- Born: Francisco Acevedo September 2, 1968 (age 57) Meriden, Connecticut, U.S.
- Conviction: Second degree murder (3 counts)
- Criminal penalty: 75 years to life in prison

Details
- Victims: 3
- Span of crimes: 1989–1996
- Country: United States
- State: New York
- Date apprehended: April 21, 2010

= Francisco Acevedo =

American serial killer (born 1968)

Francisco Acevedo (born September 2, 1968) is an American serial killer who was convicted of strangling three women to death in New York between 1989 and 1996. Acevedo was linked to the murders in 2009 after voluntarily giving his DNA as a parole condition for drunk driving. In 2012, he was sentenced to 75 years to life imprisonment.

==Early life==
Francisco Acevedo was born in Meriden, Connecticut, on September 2, 1968, one of three children to Yadira Acevedo. His parents divorced when he was 14 years old, after which he moved in with his father. According to court records, he abused alcohol, marijuana, and cocaine at the age of 12.

Acevedo dropped out of high school during his freshman year and worked a series of jobs, including as a laborer, a cook at a pizzeria, a dishwasher at Testa's Silvertown Inn, and a midnight baker at Dunkin' Donuts.

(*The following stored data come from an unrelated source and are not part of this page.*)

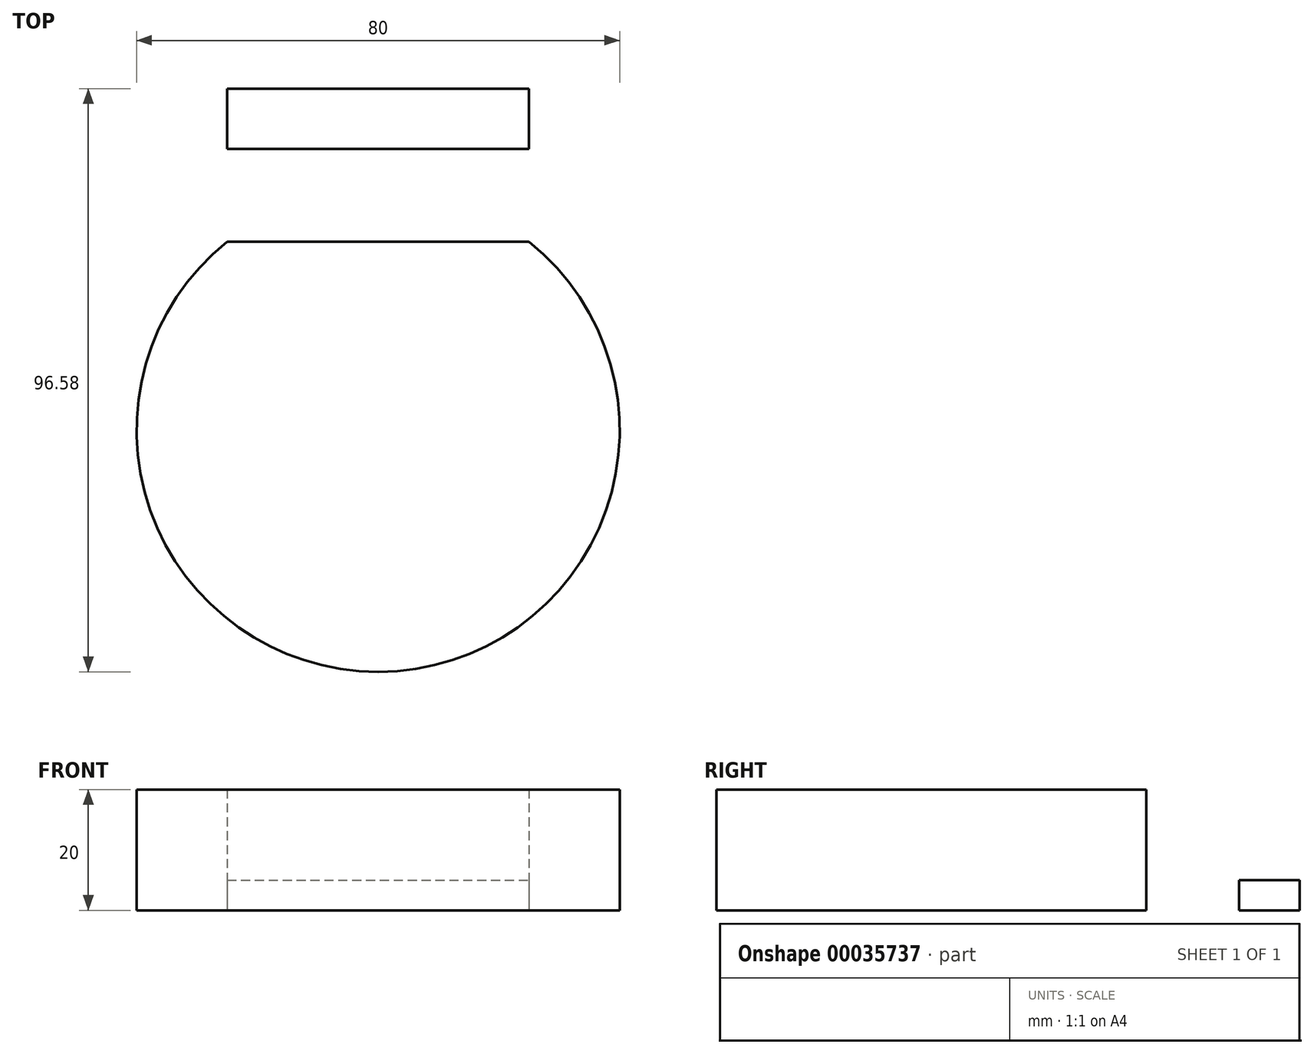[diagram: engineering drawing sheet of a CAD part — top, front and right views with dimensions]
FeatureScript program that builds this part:
annotation { "Feature Type Name" : "Feature", "Feature Type Description" : "" }
export const myFeature = defineFeature(function(context is Context, id is Id, definition is map)
    precondition{}
    {
        {
            var Q0;
            Q0=qCreatedBy(makeId("Top.planeOp"),FACE);
            var sketch = newSketch(context, id + "F0", { "sketchPlane" : qUnion([Q0])});
            skArc(sketch, "E0", {"start": v(-25, 31.22) * mm, "mid": v(0, -40) * mm, "end": v(25, 31.22) * mm});
            skLineSegment(sketch, "E1", {"start": v(-25, 31.22) * mm, "end": v(25, 31.22) * mm});
            skLineSegment(sketch, "E2.bottom", {"start": v(-25, 56.58) * mm, "end": v(25, 56.58) * mm});
            skLineSegment(sketch, "E2.top", {"start": v(-25, 46.58) * mm, "end": v(25, 46.58) * mm});
            skLineSegment(sketch, "E2.left", {"start": v(-25, 56.58) * mm, "end": v(-25, 46.58) * mm});
            skLineSegment(sketch, "E2.right", {"start": v(25, 56.58) * mm, "end": v(25, 46.58) * mm});
            skSolve(sketch);
        }
        {
            var Q0;
            Q0=makeQuery(id+"F0.imprint","IMPRINT",FACE,{"disambiguationData":[TD([[makeQuery(id+"F0.imprint","IMPRINT",EDGE,{"derivedFrom":sQuery(id+"F0.wireOp",EDGE,"E0")}),1.0]])]});
            extrude(context, id + "F1", {"entities" : qUnion([Q0]), "depth" : 20 * mm});
        }
        {
            var Q0;
            Q0=makeQuery(id+"F0.imprint","IMPRINT",FACE,{"disambiguationData":[TD([[makeQuery(id+"F0.imprint","IMPRINT",EDGE,{"derivedFrom":sQuery(id+"F0.wireOp",EDGE,"E2.bottom")}),-1.0]])]});
            extrude(context, id + "F2", {"entities" : qUnion([Q0]), "depth" : 5 * mm});
        }
    });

In the 1990s, he was living in Mount Vernon, New York. He met his wife while working at New Way Kitchen, with whom he would have two sons.

==Crimes and trial==
On July 3, 1986, three years before his first known murder, Acevedo picked up a woman in his company truck in Meriden and drove her to a secluded area, where he bound her hands, blindfolded, and sexually assaulted her. The woman fled after he fell asleep, and he was arrested and sentenced to ten years in prison. He was released in June 1988.

On November 11, 1997, he was charged with third degree assault on his wife in Yonkers; however, the charge was later dismissed. On August 30, 1998, he was arrested again for breaking his wife's nose after punching her in the face. He was convicted of a misdemeanor and served nine months in jail.

Acevedo was arrested in Brentwood on January 26, 2009, his fourth time for drunk driving. While in prison, he gave a sample of his DNA as part of an optional parole application. His DNA was linked to evidence from three decade-old murder victims:

- Maria Ramos of the Bronx, murdered on February 5, 1989, aged 26
- Tawanda Hodges of the Bronx, murdered on March 28, 1991, aged 28
- Kimberly Moore of Greenburgh, murdered on May 24, 1996, aged 30

Each victim was found naked and beaten, and were posed after their deaths. Investigators were aware of the murders being connected due to matching DNA found on each victim. However, they had no suspect whose DNA matched prior to Acevedo's arrest.

Acevedo maintained his innocence, claiming that he had sexual intercourse with the victims but had no involvement in their murders. He was acquitted of three counts of rape, as the victims were known sex workers. He was found guilty of the murders on the first day of jury deliberations and was sentenced three times to 25 years to life imprisonment, each to be served consecutively, totaling to a minimum of 75 years. He is currently incarcerated at Green Haven Correctional Facility.